◆ **AUFGABENSTELLUNG**
Schreibe den folgenden Text über die Gründung der CDU vollständig und Wort für Wort ab.

◆ **VORGEGEBENER TEXT**
Ich denke, dass diese Mär von der Mitte noch heute so weitererzählt wird, liegt v.a. daran, dass die CDU, wirklich mal eine gesellschaftliche Position der Mitte für sich beanspruchen konnte.
Der entscheidende Punkt ist, dass die Gründung der CDU kurz nach Kriegsende unter völlig veränderten gesellschaftlichen Vorzeichen stattfand. Das Ahlener Programm der CDU z.B. trieft vor Kapitalismuskritik. Es sieht die großen Industrieunternehmen als wesentliche Treiber des Nationalsozialismus, weshalb das Programm - unter starker Prägung der christlichen Soziallehre - für eine tatsächliche soziale Marktwirtschaft plädiert, die für die Menschen da ist und nicht wie heute als "Narrativ" oder Label für gewisse Lobbystiftungen missbraucht wird. Eben diese christliche Prägung (man mag sie gut oder schlecht finden) war gesellschaftlich aber eben auch politisch (siehe oben) eindeutig gegeben und stärker als sie es heute ist. Die Rolle des Christentums im Privaten, die Kirchen als wichtige soziale Institution war damals wesentlich. Die meisten Menschen waren christlich bzw. eher römisch-katholisch sozialisiert und konnten demnach auch in der CDU ihre politische Heimat finden. Insgesamt eine sehr homogene Gesellschaftsstrukur.

◆ **DATENAUSZUG**
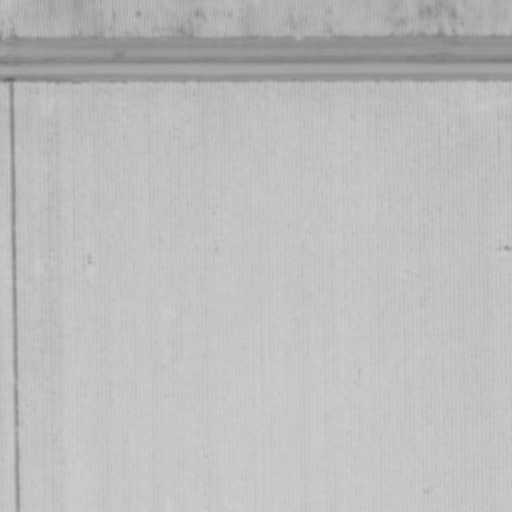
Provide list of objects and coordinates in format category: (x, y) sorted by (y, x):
crop: (254, 38)
crop: (256, 293)
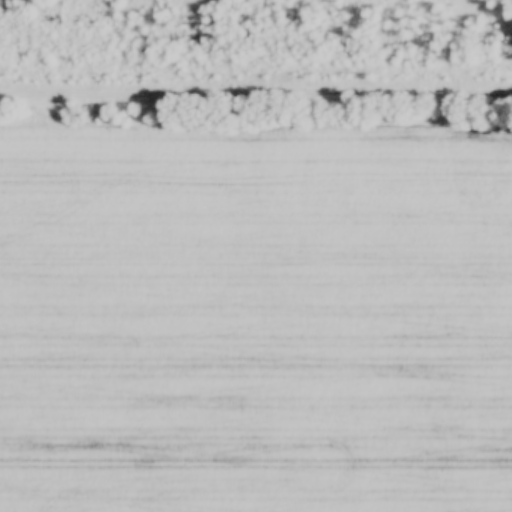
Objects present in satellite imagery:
road: (150, 62)
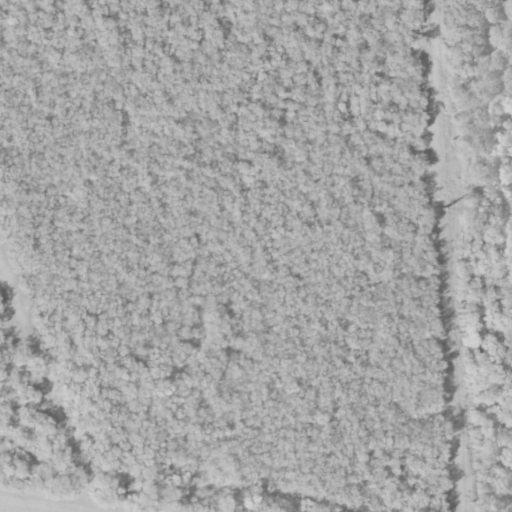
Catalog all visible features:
power tower: (442, 203)
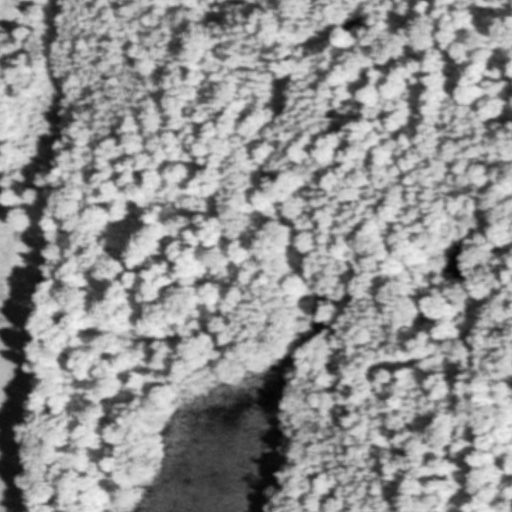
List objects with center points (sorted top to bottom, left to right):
crop: (28, 244)
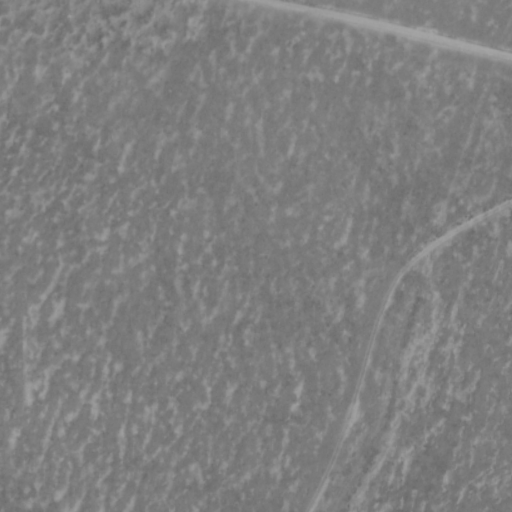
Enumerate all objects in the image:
road: (388, 28)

◆ **ERWARTETE ANTWORT**
Ich denke, dass diese Mär von der Mitte noch heute so weitererzählt wird, liegt v.a. daran, dass die CDU, wirklich mal eine gesellschaftliche Position der Mitte für sich beanspruchen konnte.
Der entscheidende Punkt ist, dass die Gründung der CDU kurz nach Kriegsende unter völlig veränderten gesellschaftlichen Vorzeichen stattfand. Das Ahlener Programm der CDU z.B. trieft vor Kapitalismuskritik. Es sieht die großen Industrieunternehmen als wesentliche Treiber des Nationalsozialismus, weshalb das Programm - unter starker Prägung der christlichen Soziallehre - für eine tatsächliche soziale Marktwirtschaft plädiert, die für die Menschen da ist und nicht wie heute als "Narrativ" oder Label für gewisse Lobbystiftungen missbraucht wird. Eben diese christliche Prägung (man mag sie gut oder schlecht finden) war gesellschaftlich aber eben auch politisch (siehe oben) eindeutig gegeben und stärker als sie es heute ist. Die Rolle des Christentums im Privaten, die Kirchen als wichtige soziale Institution war damals wesentlich. Die meisten Menschen waren christlich bzw. eher römisch-katholisch sozialisiert und konnten demnach auch in der CDU ihre politische Heimat finden. Insgesamt eine sehr homogene Gesellschaftsstrukur.